Tugas Anda:
1 – Cek apakah tiap pernyataan di bawah ini cocok dengan teks tentang badal haji. Jawab ya atau tidak, lalu kutip kata-kata teks yang menentukan jawaban itu tanpa diubah.
(a) Badal haji boleh dilakukan oleh orang yang belum pernah berhaji untuk dirinya sendiri.
(b) Kata "badal" berarti pengganti.
(c) Wanita yang mengadu kepada Rasulullah berasal dari daerah Khats’am.
2 – Teruskan teks tentang badal haji, mulai setelah kalimat terakhirnya.

Badal haji sama artinya dengan menghajikan orang lain jika orang tersebut tidak dapat melakukannya. Biasanya badal haji dilakukan bagi mereka yang telah lanjut usia (lansia) atau meninggal.
Menurut buku Peta Perjalanan Haji dan Umrah Edisi Revisi susunan Agus Arifin, badal haji baru dapat dilaksanakan jika orang tersebut telah haji untuk dirinya terlebih dahulu. Maka, haji kedua, ketiga dan seterusnya boleh diniatkan untuk menghajikan keluarga atau orang tua yang telah meninggal dunia.
Dalam karya Gus Arifin lainnya yang bertajuk Ensiklopedia Fiqih Haji dan Umrah dikatakan bahwa orang yang memiliki sakit berat dan tidak memungkinkan pergi namun memiliki biaya yang cukup untuk berhaji maka boleh dibadalkan. Badal artinya pengganti, dengan demikian badal haji berarti seseorang yang berniat haji bukan untuk dirinya, namun untuk menggantikan haji orang lain.
Dari Ibnu Abbas bahwasanya ada seorang wanita dari daerah Khats’am mengadu kepada Rasulullah: “Ya Rasulullah sesungguhnya bapakku sudah wajib melaksanakan haji, akan tetapi kondisinya sudah tua renta, ia sudah tidak bisa duduk tegak di atas punggung untanya?” Maka Rasulullah SAW menjawab: “Hajikanlah ia!” (HR Ahmad).

[Data teks hasil ekstraksi halaman]
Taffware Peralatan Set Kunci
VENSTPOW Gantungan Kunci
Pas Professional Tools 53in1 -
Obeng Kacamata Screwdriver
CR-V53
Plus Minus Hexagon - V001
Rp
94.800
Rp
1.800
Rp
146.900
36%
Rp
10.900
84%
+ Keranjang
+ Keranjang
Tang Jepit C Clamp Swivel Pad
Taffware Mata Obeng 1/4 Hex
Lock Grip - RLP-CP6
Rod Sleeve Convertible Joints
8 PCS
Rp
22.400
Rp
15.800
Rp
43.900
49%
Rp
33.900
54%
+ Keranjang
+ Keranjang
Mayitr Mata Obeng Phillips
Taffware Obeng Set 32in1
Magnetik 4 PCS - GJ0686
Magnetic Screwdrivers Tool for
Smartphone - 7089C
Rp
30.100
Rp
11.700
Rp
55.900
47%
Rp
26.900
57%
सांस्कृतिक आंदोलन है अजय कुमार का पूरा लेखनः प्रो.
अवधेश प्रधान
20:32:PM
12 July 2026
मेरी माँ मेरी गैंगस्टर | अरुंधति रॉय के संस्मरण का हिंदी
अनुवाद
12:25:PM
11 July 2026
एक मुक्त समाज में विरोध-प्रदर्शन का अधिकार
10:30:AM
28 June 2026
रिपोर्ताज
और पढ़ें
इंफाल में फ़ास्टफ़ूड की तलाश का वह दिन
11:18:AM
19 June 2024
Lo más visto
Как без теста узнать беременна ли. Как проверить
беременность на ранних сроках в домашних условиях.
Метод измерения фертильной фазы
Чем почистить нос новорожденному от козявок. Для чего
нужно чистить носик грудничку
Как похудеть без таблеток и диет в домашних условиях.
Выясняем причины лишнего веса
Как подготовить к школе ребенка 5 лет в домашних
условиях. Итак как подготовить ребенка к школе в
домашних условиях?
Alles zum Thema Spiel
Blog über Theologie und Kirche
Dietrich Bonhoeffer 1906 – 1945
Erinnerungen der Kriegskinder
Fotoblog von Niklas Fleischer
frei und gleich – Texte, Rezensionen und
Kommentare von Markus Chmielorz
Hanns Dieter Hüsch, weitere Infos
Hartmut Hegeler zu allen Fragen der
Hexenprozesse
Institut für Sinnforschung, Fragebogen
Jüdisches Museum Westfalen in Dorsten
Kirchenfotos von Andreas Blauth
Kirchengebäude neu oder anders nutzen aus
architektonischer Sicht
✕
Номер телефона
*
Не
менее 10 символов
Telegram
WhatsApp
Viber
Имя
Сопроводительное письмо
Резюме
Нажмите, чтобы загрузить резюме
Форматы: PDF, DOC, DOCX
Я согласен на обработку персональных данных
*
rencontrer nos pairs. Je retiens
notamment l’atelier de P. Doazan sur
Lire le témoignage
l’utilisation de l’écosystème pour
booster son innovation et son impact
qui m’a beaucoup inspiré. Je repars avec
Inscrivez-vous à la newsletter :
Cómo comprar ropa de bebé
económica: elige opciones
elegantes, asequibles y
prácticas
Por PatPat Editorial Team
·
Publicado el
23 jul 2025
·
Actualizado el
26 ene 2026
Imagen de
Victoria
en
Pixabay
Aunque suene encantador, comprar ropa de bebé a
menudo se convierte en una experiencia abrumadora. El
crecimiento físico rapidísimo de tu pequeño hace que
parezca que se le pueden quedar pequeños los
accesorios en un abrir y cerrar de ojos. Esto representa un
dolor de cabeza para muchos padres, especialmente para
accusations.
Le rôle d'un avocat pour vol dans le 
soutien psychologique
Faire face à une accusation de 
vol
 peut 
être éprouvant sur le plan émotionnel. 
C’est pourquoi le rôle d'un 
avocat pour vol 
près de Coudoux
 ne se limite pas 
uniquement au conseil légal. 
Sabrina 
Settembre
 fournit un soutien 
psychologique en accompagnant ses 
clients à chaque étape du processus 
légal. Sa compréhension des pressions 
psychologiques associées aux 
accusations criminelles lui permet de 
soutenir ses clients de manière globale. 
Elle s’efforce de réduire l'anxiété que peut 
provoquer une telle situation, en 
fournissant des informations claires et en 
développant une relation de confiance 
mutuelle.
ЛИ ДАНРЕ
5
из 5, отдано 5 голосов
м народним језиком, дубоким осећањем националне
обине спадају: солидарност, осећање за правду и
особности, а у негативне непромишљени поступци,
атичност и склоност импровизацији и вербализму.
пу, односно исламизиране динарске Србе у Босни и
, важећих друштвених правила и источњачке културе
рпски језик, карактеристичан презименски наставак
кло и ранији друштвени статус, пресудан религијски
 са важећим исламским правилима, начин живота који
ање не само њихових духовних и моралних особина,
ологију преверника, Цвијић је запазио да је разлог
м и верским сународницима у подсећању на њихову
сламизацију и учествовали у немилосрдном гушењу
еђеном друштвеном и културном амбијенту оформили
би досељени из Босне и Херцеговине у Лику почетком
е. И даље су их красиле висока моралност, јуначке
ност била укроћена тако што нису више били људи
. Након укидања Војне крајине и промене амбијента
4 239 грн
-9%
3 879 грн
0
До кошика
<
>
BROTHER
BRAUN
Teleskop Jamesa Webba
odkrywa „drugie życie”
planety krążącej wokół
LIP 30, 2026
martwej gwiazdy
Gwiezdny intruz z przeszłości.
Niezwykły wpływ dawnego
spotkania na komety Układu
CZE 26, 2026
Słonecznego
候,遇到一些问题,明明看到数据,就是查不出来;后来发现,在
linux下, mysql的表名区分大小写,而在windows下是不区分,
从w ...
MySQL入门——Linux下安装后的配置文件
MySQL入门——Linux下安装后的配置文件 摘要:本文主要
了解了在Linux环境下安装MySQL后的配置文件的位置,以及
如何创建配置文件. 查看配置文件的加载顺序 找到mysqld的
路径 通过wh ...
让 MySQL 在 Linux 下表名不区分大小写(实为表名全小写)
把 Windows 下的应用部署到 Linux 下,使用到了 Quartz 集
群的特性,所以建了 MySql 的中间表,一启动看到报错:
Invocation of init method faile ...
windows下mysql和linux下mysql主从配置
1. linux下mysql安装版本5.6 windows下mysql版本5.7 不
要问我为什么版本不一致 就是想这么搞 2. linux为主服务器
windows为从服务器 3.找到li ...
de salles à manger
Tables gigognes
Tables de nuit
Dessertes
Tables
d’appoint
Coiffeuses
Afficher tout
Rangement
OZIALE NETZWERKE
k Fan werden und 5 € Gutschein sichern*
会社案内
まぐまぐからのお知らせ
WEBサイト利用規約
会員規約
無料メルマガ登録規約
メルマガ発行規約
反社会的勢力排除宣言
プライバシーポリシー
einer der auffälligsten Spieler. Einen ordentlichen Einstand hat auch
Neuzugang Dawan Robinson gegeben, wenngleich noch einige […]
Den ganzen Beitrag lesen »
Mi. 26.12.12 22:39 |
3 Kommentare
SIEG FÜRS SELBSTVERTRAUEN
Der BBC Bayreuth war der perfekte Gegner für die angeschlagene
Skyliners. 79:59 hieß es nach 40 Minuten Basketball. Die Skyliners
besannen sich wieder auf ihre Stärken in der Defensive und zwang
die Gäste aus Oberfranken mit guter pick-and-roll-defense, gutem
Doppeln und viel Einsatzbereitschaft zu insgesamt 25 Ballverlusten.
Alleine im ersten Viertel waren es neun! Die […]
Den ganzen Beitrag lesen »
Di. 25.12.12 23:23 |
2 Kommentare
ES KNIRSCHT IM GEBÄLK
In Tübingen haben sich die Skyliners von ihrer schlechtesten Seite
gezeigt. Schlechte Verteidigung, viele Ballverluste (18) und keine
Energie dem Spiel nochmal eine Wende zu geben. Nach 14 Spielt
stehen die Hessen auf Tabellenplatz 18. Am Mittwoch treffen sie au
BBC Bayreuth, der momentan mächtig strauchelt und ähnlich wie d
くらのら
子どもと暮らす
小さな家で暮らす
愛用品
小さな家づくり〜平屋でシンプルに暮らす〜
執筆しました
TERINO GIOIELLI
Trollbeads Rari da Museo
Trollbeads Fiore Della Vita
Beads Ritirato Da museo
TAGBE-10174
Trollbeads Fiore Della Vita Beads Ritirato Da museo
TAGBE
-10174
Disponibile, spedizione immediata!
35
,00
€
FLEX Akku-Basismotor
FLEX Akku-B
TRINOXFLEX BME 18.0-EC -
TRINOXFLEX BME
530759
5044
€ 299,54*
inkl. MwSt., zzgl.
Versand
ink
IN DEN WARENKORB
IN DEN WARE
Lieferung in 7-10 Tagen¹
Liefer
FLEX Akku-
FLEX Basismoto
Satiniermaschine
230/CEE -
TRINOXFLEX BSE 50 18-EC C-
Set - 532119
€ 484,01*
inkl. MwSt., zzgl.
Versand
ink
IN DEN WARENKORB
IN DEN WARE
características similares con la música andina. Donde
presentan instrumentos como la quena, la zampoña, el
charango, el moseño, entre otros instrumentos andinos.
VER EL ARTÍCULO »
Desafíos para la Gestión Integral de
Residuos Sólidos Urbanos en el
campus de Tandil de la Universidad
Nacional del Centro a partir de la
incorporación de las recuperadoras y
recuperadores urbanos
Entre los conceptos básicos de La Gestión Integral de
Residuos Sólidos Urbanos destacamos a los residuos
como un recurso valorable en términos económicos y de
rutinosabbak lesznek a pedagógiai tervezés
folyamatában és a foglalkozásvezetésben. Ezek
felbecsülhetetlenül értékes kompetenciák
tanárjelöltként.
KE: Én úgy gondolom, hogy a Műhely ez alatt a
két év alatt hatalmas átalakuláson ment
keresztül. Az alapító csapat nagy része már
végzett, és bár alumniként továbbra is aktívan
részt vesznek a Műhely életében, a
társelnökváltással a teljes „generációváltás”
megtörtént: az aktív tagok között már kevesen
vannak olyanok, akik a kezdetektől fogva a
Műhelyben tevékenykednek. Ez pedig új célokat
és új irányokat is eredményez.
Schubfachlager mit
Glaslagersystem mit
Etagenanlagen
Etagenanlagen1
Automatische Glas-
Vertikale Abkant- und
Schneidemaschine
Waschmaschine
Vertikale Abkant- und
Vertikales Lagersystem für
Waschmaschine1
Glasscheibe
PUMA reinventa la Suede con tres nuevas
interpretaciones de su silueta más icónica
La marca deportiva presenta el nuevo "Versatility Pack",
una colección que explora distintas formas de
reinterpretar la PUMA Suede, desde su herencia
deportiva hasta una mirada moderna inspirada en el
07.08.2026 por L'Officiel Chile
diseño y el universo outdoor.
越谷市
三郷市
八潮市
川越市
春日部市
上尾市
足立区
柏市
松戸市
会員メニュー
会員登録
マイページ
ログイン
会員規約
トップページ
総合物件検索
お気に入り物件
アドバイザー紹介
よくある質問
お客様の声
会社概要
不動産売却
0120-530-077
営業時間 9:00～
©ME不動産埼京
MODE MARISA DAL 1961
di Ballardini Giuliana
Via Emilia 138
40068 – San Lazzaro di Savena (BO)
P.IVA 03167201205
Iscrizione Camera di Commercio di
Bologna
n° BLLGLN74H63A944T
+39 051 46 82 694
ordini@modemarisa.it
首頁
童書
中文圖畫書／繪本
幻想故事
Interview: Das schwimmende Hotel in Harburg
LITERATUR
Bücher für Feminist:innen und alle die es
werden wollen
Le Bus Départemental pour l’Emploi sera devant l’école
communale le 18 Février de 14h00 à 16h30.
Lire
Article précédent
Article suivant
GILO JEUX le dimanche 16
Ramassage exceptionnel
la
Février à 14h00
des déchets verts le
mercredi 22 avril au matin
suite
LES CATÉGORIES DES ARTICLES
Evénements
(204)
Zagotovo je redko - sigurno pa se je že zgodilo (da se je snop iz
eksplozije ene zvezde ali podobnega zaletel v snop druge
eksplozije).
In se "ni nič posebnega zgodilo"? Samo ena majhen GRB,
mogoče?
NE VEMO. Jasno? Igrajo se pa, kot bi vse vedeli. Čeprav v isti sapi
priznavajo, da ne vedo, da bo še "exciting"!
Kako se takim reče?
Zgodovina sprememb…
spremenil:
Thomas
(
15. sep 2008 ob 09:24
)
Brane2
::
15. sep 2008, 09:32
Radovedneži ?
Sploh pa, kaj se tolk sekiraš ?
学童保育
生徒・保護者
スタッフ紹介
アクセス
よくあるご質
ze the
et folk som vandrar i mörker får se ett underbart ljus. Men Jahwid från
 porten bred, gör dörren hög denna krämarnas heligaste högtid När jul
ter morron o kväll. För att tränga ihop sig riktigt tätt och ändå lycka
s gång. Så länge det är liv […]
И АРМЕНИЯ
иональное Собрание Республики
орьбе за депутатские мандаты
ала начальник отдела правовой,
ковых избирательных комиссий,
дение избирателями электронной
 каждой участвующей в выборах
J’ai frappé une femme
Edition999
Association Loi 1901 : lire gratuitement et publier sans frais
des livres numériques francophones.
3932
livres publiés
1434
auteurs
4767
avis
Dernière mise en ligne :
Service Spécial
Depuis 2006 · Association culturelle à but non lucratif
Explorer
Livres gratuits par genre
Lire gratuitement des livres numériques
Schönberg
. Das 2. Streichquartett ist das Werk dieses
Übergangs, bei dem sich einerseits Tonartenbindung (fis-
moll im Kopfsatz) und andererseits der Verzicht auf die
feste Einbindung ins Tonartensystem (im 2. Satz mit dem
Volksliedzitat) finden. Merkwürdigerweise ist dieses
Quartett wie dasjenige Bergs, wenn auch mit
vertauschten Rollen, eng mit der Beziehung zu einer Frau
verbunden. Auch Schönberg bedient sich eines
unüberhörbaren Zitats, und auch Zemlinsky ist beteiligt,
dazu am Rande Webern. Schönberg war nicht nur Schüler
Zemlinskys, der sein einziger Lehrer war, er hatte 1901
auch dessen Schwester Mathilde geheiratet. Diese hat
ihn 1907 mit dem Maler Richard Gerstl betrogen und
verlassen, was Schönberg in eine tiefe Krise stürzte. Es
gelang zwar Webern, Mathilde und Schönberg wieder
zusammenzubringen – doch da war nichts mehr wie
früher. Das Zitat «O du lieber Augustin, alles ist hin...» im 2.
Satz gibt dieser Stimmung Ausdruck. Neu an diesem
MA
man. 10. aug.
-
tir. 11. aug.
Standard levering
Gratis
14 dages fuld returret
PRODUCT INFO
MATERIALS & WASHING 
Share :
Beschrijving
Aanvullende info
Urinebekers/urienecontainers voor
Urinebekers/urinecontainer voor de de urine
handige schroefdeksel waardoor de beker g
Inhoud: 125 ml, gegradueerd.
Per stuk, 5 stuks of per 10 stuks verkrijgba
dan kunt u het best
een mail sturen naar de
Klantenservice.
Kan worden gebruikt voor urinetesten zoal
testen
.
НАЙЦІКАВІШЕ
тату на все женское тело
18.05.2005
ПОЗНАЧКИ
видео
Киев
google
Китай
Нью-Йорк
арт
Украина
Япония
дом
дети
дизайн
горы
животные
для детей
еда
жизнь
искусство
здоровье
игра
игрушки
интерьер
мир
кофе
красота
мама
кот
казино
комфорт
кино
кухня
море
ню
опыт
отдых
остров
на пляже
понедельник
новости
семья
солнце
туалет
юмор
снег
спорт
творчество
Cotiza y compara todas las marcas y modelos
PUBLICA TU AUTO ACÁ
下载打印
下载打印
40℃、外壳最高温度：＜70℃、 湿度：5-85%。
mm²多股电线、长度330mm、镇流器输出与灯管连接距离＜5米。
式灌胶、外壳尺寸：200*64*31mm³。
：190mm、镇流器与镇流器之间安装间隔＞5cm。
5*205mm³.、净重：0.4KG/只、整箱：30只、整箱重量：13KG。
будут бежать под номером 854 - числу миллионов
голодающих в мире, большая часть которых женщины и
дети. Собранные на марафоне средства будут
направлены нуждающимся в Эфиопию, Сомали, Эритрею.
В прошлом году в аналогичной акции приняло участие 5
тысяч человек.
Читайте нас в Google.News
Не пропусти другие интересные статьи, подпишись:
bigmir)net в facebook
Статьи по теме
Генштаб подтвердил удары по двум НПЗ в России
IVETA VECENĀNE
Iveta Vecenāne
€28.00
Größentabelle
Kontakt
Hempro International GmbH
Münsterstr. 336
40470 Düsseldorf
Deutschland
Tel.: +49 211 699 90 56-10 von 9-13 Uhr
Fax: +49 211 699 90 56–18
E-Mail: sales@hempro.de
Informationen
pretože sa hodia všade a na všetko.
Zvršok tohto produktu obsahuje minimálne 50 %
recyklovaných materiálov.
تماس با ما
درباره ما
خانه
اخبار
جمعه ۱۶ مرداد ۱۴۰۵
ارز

Jawaban yang Diharapkan:
1 –
(a) Tidak: "badal haji baru dapat dilaksanakan jika orang tersebut telah haji untuk dirinya terlebih dahulu"
(b) Ya: "Badal artinya pengganti"
(c) Ya: "ada seorang wanita dari daerah Khats’am mengadu kepada Rasulullah"

2 –
Pada hadits lainnya yang juga bersumber dari Ibnu Abbas, dikatakan ada seorang wanita dari daerah Juhainah datang kepada Nabi SAW. Kemudian ia berkata: “Sesungguhnya ibuku telah bernadzar untuk haji, akan tetapi sebelum sempat melaksanakannya ia meninggal dunia, apakah saya harus menghajikannya?” Rasulullah SAW menjawab: “Ya, hajikanlah ia, karena bagaimana menurutmu seandainya ibumu mempunyai utang bukanlah engkau harus melunasinya? Tunaikanlah hak Allah, sesungguhnya hak Allah itu lebih berhak untuk dipenuhi,” (HR Bukhari).
Lantas, bagaimana hukumnya apabila seseorang menyewa orang lain untuk melaksanakan badal haji?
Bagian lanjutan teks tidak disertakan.